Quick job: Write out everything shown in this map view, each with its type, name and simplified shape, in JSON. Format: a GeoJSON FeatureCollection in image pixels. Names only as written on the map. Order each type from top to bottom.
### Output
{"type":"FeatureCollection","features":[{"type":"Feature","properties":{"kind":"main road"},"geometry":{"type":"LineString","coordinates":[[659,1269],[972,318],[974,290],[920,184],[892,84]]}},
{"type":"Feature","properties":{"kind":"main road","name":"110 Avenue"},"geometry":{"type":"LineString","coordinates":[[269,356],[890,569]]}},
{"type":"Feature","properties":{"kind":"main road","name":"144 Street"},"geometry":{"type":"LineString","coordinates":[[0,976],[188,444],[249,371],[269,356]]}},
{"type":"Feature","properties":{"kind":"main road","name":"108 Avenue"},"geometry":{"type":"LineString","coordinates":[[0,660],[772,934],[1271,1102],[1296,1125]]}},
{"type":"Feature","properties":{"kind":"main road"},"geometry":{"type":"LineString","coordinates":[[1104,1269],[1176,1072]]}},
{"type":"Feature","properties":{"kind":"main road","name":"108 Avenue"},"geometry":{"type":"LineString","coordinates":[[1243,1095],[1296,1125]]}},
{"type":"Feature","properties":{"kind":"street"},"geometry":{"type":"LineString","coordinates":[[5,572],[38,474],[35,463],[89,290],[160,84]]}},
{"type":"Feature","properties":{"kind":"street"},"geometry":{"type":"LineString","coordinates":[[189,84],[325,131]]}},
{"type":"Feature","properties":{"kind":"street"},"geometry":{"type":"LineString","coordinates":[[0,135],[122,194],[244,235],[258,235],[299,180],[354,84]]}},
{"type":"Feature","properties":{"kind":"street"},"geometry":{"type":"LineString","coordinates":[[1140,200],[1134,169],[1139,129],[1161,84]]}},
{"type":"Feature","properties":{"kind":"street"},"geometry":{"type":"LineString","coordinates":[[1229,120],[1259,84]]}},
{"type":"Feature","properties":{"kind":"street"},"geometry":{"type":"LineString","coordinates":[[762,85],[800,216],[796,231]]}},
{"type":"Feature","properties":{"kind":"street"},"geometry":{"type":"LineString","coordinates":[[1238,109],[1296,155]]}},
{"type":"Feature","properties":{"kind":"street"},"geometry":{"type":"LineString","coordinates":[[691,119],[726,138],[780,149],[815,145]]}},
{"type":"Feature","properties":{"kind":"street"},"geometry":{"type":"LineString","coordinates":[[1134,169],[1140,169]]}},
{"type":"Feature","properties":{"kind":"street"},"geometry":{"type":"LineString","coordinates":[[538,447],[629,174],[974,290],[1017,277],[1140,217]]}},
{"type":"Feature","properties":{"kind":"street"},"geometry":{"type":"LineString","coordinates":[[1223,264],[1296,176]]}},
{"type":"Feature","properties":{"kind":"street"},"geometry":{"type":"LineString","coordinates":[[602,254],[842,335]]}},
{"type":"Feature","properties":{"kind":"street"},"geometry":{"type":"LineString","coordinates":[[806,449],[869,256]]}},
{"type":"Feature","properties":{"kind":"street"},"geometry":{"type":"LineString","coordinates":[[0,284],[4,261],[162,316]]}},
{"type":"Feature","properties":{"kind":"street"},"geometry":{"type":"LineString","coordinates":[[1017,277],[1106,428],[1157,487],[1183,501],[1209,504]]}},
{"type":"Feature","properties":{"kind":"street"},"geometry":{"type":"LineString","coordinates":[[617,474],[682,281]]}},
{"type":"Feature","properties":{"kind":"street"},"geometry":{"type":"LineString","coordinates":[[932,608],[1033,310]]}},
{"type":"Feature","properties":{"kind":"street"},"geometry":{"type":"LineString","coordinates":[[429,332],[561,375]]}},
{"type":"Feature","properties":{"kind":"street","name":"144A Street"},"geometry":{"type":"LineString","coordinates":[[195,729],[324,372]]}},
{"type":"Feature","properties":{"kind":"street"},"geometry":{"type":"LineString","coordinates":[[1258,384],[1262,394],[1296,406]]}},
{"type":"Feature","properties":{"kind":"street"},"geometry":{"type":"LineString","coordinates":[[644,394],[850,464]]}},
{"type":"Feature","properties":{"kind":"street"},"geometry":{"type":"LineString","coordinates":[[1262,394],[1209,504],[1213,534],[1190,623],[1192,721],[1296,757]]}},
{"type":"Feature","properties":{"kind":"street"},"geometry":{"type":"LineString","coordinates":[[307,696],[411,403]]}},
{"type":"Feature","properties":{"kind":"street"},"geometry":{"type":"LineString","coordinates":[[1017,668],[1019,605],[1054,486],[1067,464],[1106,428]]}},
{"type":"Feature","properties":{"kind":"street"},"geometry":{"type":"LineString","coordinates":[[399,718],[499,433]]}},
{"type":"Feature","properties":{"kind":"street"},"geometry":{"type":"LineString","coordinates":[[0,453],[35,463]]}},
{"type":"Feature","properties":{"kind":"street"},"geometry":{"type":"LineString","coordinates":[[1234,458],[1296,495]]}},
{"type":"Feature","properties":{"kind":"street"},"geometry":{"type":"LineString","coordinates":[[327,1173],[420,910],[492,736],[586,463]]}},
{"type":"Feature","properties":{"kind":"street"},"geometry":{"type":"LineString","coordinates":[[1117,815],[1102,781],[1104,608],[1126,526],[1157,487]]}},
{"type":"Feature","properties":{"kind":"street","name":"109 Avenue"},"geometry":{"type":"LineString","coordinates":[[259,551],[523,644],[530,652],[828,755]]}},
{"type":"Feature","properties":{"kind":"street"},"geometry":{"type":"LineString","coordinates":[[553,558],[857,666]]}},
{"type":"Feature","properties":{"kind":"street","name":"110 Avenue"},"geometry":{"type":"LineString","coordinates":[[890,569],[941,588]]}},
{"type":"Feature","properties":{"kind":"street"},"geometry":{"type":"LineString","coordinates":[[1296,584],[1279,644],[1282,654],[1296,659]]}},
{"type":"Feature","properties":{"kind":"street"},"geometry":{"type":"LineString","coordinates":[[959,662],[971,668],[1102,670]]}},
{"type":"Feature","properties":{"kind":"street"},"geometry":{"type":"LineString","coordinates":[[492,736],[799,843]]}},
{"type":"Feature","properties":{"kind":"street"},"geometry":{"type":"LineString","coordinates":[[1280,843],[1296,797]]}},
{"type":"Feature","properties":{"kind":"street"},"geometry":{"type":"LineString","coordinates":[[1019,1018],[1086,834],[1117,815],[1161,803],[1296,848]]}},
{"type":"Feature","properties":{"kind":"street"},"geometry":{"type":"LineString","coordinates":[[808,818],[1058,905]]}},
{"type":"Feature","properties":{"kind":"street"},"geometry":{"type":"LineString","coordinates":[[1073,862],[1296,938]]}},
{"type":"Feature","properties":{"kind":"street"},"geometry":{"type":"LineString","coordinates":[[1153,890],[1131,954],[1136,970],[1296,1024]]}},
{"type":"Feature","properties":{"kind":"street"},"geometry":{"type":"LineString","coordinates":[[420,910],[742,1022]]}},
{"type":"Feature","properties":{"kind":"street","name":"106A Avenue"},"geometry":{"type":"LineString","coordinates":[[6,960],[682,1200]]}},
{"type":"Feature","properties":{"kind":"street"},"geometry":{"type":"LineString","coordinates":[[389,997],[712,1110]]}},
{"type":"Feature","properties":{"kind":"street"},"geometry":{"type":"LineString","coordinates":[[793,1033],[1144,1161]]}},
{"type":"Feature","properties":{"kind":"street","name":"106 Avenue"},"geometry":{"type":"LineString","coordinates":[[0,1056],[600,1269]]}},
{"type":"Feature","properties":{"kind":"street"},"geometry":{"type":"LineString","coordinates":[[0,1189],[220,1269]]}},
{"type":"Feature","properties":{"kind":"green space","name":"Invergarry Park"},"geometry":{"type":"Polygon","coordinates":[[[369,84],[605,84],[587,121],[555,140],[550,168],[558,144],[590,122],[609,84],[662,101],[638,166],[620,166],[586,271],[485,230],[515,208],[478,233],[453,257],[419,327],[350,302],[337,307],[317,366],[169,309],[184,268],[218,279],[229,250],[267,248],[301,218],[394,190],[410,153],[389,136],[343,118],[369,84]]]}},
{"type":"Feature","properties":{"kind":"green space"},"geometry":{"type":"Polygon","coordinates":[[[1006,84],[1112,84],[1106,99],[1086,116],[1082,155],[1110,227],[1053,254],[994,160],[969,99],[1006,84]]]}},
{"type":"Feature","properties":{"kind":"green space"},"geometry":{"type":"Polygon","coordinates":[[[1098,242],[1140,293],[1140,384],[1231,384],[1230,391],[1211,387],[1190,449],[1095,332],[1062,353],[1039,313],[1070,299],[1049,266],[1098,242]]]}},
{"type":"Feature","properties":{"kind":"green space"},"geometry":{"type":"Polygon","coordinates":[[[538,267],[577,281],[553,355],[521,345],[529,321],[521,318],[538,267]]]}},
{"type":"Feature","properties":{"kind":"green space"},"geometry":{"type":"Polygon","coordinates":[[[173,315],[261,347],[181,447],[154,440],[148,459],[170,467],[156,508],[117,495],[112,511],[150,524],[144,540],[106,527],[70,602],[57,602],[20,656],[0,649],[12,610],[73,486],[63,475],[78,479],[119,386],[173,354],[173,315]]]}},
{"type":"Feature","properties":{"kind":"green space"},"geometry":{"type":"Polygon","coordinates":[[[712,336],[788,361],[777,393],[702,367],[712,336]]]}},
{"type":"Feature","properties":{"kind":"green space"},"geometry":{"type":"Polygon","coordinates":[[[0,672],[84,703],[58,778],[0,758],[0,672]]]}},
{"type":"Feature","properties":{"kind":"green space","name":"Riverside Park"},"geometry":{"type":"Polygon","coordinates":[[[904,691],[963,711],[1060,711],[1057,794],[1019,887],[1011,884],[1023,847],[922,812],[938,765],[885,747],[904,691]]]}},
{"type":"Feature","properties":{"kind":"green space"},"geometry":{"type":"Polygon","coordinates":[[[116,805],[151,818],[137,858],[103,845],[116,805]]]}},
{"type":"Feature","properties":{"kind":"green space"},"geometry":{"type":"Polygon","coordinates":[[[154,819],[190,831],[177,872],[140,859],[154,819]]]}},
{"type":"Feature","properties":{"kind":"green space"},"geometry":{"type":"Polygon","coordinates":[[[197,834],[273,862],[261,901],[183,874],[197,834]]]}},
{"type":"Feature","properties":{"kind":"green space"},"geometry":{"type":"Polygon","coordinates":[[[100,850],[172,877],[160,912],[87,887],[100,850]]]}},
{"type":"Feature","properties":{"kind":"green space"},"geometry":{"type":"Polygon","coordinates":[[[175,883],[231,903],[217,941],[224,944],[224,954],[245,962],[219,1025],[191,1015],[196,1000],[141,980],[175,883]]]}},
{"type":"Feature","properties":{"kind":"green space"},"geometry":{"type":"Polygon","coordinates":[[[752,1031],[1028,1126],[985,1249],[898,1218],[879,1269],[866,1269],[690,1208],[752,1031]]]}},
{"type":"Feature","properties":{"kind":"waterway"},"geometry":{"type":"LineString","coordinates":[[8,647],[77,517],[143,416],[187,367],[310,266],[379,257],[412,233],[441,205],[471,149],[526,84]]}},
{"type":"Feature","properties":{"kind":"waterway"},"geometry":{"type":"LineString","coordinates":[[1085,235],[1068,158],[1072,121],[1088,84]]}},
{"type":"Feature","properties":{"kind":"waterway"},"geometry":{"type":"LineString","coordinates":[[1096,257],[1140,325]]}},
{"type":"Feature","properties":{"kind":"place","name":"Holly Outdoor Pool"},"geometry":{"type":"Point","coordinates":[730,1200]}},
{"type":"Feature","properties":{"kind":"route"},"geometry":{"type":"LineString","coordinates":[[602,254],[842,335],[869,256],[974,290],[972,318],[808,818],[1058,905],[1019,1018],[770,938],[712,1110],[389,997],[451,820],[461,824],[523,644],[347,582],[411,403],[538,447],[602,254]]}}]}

_AIM OF THE EXERCISE_. Count how many lines in the entries hold "FeatureCollection" and reply with that number alone.

_PROBLEM SOLUTION_. 2